J Proteome Res. 2008 May;7(5):1873-83. doi: 10.1021/pr070415k. Epub 2008 Mar 19.
PepLine is a fully automated software which maps MS/MS fragmentation spectra of trypsic peptides to genomic DNA sequences. The approach is based on Peptide Sequence Tags (PSTs) obtained from partial interpretation of QTOF MS/MS spectra (first module). PSTs are then mapped on the six-frame translations of genomic sequences (second module) giving hits. Hits are then clustered to detect potential coding regions (third module). Our work aimed at optimizing the algorithms of each component to allow the whole pipeline to proceed in a fully automated manner using raw nucleic acid sequences (i.e., genomes that have not been "reduced" to a database of ORFs or putative exons sequences). The whole pipeline was tested on controlled MS/MS spectra sets from standard proteins and from Arabidopsis thaliana envelope chloroplast samples. Our results demonstrate that PepLine competed with protein database searching softwares and was fast enough to potentially tackle large data sets and/or high size genomes. We also illustrate the potential of this approach for the detection of the intron/exon structure of genes.

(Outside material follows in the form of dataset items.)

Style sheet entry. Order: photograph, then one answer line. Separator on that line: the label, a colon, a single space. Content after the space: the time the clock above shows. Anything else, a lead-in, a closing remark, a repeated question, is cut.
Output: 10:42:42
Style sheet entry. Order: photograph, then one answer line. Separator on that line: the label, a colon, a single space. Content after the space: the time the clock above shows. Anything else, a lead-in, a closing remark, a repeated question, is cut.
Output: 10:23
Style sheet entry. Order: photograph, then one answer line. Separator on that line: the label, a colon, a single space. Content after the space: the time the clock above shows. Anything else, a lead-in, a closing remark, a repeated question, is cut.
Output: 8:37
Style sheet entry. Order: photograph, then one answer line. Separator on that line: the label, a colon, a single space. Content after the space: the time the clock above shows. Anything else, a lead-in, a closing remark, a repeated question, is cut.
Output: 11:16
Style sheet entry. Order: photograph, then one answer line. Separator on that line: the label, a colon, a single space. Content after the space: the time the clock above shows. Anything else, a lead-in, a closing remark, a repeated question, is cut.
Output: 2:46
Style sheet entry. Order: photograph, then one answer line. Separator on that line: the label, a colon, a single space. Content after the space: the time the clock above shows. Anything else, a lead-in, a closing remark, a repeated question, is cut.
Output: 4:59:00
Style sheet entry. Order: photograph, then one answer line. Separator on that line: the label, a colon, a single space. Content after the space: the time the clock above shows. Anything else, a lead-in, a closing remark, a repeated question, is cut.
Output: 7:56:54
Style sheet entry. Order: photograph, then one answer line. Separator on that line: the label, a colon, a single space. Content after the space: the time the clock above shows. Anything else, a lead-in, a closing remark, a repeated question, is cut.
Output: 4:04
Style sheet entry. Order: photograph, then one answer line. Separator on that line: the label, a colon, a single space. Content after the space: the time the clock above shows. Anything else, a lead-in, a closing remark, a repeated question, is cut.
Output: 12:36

PepLine是一款全自动软件,可将胰蛋白酶肽段的串联质谱(MS/MS)碎裂图谱映射到基因组DNA序列上。该方法基于从QTOF MS/MS谱图的部分解析中获得的肽段序列标签(PSTs)(第一个模块)。然后将PSTs映射到基因组序列的六框翻译产物上(第二个模块),从而得到匹配结果。接着对匹配结果进行聚类,以检测潜在的编码区域(第三个模块)。我们的工作旨在优化每个组件的算法,使整个流程能够使用原始核酸序列(即尚未“简化”为开放阅读框或推定外显子序列数据库的基因组)以全自动方式进行。整个流程在来自标准蛋白质和拟南芥包膜叶绿体样品的受控MS/MS谱图集上进行了测试。我们的结果表明,PepLine与蛋白质数据库搜索软件相比具有竞争力,并且速度足够快,有可能处理大型数据集和/或大基因组。我们还展示了这种方法在检测基因内含子/外显子结构方面的潜力。